Copy the text of the material from its beginning through the line containing "1999 réponses à travers 10 pays ont été", including both ends, and omit the pictures.

[Saved data entries]
····················
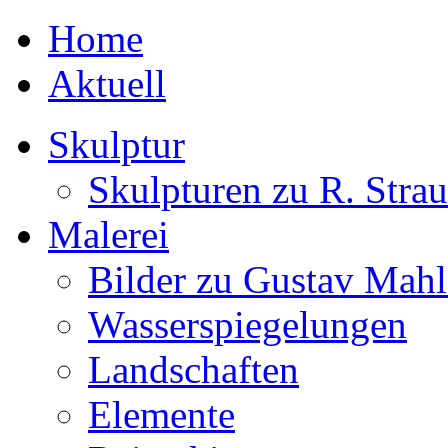
Home
Aktuell
Skulptur
Skulpturen zu R. Strau
Malerei
Bilder zu Gustav Mahl
Wasserspiegelungen
Landschaften
Elemente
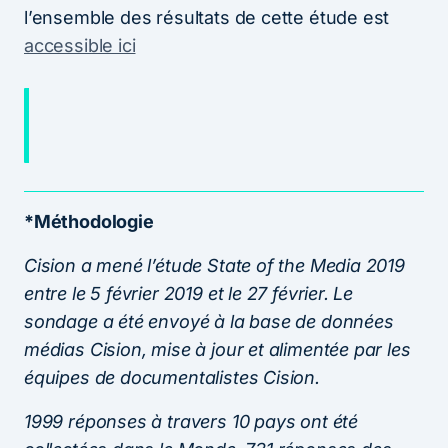
l’ensemble des résultats de cette étude est
accessible ici
*Méthodologie
Cision a mené l’étude State of the Media 2019
entre le 5 février 2019 et le 27 février. Le
sondage a été envoyé à la base de données
médias Cision, mise à jour et alimentée par les
équipes de documentalistes Cision.
1999 réponses à travers 10 pays ont été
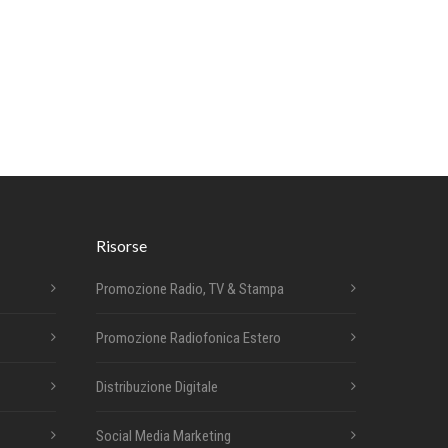
Risorse
Promozione Radio, TV & Stampa
Promozione Radiofonica Estero
Distribuzione Digitale
Social Media Marketing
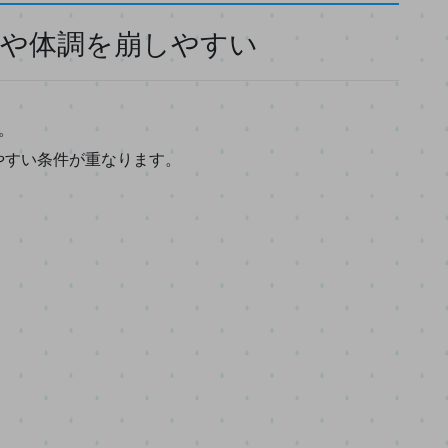
ルや体調を崩しやすい
。
やすい条件が重なります。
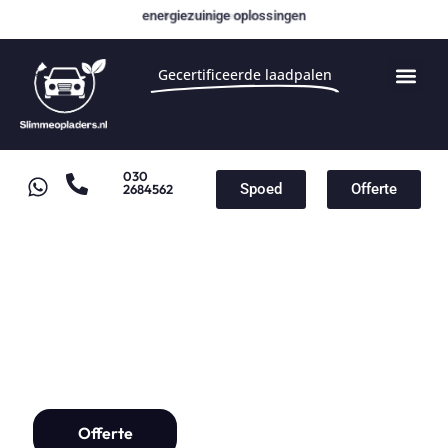
energiezuinige oplossingen
Gecertificeerde laadpalen
030
Spoed
Offerte
2684562
Laadpaal Weesp
Laadpaal installatie vanaf
€1000,-
Offerte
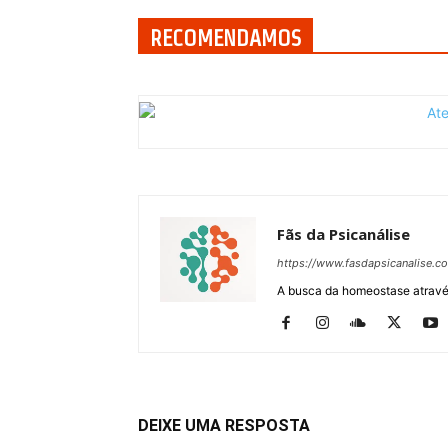
RECOMENDAMOS
Fãs da Psicanálise
https://www.fasdapsicanalise.c
A busca da homeostase através
DEIXE UMA RESPOSTA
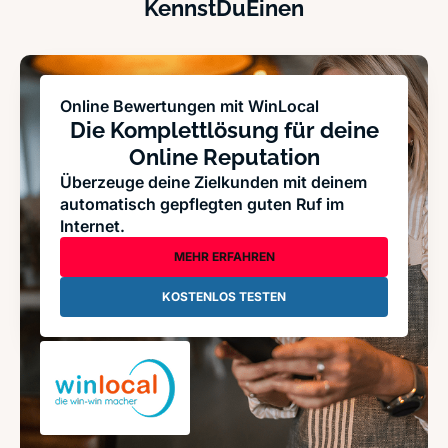
KennstDuEinen
Online Bewertungen mit WinLocal
Die Komplettlösung für deine
Online Reputation
Überzeuge deine Zielkunden mit deinem
automatisch gepflegten guten Ruf im
Internet.
MEHR ERFAHREN
KOSTENLOS TESTEN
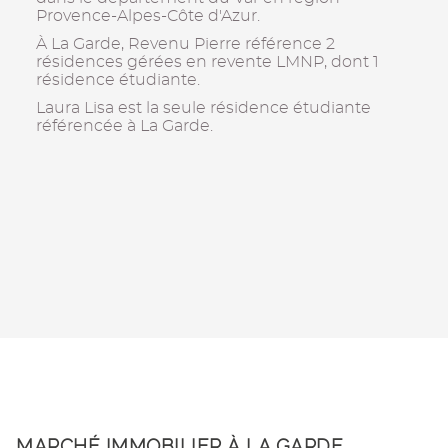
Provence-Alpes-Côte d'Azur.
À La Garde, Revenu Pierre référence 2
résidences gérées en revente LMNP, dont 1
résidence étudiante.
Laura Lisa est la seule résidence étudiante
référencée à La Garde.
MARCHÉ IMMOBILIER À LA GARDE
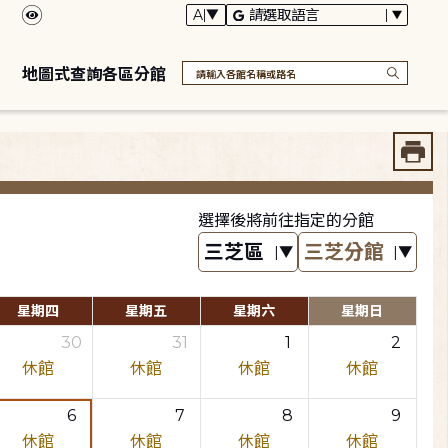
地圖式查詢各區分館
選擇後將前往指定的分館
星期四
星期五
星期六
星期日
30
31
1
2
休館
休館
休館
休館
6
7
8
9
休館
休館
休館
休館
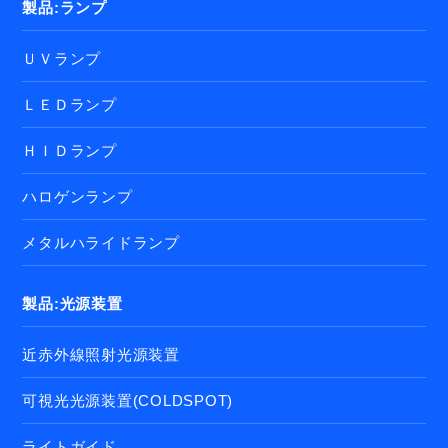
製品:ランプ
ＵＶランプ
ＬＥＤランプ
ＨＩＤランプ
ハロゲンランプ
メタルハライドランプ
製品:光源装置
近赤外線照射光源装置
可視光光源装置(COLDSPOT)
ライトガイド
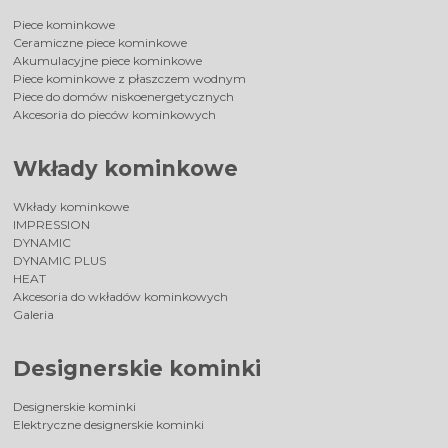
Piece kominkowe
Ceramiczne piece kominkowe
Akumulacyjne piece kominkowe
Piece kominkowe z płaszczem wodnym
Piece do domów niskoenergetycznych
Akcesoria do pieców kominkowych
Wkłady kominkowe
Wkłady kominkowe
IMPRESSION
DYNAMIC
DYNAMIC PLUS
HEAT
Akcesoria do wkładów kominkowych
Galeria
Designerskie kominki
Designerskie kominki
Elektryczne designerskie kominki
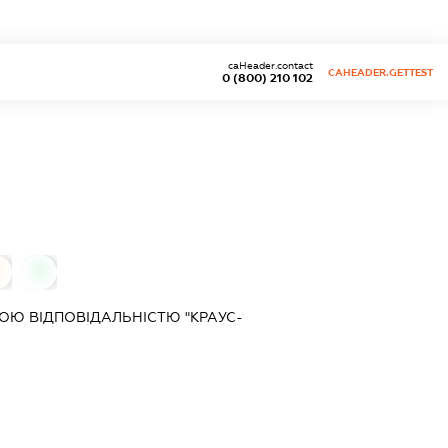
caHeader.contact
CAHEADER.GETTEST
0 (800) 210 102
0
0
Ю ВІДПОВІДАЛЬНІСТЮ "КРАУС-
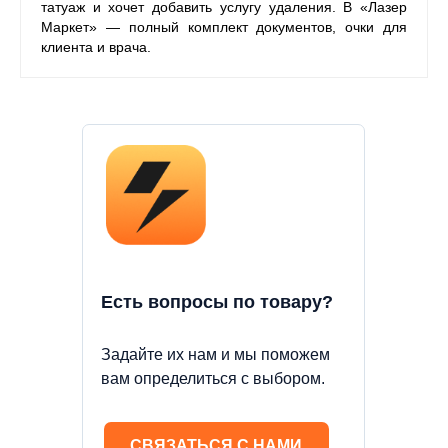
татуаж и хочет добавить услугу удаления. В «Лазер
Маркет» — полный комплект документов, очки для
клиента и врача.
Есть вопросы по товару?
Задайте их нам и мы поможем
вам определиться с выбором.
СВЯЗАТЬСЯ С НАМИ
····················
_WRITTEN SOLUTION_:
Home
Aktuell
Skulptur
Skulpturen zu R. Strau
Malerei
Bilder zu Gustav Mahl
Wasserspiegelungen
Landschaften
Elemente
l’ensemble des résultats de cette étude est
accessible ici
*Méthodologie
Cision a mené l’étude State of the Media 2019
entre le 5 février 2019 et le 27 février. Le
sondage a été envoyé à la base de données
médias Cision, mise à jour et alimentée par les
équipes de documentalistes Cision.
1999 réponses à travers 10 pays ont été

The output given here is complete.